**WORK TO COMPLETE**:
Update the lines from the first one through the line containing "В его работе принимают участие более 50-ти..." by changing "форум" to "съезд", and give them back with nothing else altered.

**AVAILABLE DATA**:
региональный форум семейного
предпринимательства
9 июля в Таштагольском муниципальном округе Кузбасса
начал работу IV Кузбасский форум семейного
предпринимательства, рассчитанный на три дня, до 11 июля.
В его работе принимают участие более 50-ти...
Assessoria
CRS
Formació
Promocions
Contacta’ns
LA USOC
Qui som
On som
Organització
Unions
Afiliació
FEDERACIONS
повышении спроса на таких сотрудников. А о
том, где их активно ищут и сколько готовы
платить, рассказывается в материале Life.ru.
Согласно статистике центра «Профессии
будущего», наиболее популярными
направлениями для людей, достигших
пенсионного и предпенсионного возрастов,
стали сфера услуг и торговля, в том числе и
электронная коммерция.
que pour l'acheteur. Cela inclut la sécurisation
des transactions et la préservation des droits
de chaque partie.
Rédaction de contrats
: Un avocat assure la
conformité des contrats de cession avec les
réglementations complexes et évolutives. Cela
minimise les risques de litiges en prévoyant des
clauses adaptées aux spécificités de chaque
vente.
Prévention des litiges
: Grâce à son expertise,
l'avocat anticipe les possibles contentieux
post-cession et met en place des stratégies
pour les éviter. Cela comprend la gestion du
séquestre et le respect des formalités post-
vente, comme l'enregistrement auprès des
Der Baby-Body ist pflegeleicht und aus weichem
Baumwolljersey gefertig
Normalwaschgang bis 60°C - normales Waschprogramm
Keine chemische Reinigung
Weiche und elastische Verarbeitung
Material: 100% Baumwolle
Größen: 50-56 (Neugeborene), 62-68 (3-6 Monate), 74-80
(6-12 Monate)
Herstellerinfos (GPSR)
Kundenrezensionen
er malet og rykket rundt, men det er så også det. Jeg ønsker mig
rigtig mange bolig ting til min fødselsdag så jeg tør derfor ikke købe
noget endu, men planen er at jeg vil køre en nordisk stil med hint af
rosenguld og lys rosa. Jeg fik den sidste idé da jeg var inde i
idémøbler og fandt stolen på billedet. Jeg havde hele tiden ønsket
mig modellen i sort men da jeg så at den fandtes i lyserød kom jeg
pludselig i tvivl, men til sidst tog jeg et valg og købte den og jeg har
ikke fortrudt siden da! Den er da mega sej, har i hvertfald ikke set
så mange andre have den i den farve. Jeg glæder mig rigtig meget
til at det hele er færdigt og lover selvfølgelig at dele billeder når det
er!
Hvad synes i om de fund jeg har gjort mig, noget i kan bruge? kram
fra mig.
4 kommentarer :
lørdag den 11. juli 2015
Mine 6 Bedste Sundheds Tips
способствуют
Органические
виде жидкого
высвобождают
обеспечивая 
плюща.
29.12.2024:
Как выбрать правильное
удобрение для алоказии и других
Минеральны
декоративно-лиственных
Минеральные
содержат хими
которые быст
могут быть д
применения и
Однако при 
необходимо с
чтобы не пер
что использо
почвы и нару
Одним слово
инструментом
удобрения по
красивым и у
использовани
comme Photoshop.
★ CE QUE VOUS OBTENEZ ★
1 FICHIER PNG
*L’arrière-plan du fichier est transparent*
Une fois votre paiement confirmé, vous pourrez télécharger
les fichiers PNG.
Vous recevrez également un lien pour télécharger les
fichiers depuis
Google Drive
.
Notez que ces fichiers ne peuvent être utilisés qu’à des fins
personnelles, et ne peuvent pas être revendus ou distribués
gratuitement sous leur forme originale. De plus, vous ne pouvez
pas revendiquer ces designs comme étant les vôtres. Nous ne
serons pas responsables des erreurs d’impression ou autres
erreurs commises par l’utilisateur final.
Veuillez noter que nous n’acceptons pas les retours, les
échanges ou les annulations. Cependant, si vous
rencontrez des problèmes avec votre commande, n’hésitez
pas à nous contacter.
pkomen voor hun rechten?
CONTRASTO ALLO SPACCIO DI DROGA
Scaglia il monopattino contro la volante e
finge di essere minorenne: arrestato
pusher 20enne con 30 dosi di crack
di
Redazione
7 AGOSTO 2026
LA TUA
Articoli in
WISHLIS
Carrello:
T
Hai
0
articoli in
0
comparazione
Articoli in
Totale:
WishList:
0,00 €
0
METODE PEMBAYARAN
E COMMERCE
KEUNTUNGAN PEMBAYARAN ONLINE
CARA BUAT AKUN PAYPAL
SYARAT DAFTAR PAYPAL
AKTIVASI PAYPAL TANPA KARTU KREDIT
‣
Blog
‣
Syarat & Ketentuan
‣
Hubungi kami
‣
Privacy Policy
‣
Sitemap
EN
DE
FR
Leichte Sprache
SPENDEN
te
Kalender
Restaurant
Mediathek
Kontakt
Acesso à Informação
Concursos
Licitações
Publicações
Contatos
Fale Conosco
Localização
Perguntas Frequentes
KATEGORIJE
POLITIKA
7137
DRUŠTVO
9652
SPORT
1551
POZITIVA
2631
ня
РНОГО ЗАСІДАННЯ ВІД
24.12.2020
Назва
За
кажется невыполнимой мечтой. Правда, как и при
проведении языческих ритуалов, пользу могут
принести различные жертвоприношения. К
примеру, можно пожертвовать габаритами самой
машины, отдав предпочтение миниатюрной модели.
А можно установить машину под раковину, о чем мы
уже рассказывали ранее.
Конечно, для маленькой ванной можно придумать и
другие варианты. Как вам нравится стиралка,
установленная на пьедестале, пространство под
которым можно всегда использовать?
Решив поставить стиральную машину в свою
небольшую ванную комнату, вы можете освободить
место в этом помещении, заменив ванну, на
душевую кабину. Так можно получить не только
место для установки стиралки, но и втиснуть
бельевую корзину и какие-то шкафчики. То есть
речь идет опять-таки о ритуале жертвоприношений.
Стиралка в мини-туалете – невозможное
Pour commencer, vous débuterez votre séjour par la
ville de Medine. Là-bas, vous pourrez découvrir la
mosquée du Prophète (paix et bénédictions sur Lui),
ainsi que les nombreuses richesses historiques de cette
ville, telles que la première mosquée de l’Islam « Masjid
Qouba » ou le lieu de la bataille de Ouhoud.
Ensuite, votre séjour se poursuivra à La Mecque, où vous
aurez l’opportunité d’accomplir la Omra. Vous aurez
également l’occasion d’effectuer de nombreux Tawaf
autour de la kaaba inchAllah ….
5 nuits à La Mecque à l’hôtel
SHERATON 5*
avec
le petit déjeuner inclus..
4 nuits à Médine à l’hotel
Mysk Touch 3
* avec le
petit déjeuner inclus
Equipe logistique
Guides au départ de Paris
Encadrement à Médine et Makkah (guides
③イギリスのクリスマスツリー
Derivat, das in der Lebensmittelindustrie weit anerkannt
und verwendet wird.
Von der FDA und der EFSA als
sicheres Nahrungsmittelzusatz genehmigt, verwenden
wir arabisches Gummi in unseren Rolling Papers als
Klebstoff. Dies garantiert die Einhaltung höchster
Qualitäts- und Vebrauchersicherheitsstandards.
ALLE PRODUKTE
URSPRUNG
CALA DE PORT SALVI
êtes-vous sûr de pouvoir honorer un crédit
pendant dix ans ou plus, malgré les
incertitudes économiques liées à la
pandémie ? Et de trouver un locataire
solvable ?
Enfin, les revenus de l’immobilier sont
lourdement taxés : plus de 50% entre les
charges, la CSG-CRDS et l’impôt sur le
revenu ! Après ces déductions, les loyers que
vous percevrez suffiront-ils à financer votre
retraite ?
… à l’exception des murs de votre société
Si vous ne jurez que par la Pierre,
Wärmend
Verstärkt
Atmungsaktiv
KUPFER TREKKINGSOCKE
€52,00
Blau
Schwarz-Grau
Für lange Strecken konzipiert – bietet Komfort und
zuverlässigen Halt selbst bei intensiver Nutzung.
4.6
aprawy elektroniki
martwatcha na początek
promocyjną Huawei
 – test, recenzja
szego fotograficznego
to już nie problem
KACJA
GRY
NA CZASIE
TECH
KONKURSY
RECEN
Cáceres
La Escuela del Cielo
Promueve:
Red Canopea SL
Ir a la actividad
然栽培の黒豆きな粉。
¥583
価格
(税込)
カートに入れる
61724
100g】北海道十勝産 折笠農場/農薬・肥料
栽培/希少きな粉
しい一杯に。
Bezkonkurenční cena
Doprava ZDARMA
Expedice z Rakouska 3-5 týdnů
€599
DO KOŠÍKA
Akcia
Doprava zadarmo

**WRITTEN RESPONSE**:
региональный съезд семейного
предпринимательства
9 июля в Таштагольском муниципальном округе Кузбасса
начал работу IV Кузбасский съезд семейного
предпринимательства, рассчитанный на три дня, до 11 июля.
В его работе принимают участие более 50-ти...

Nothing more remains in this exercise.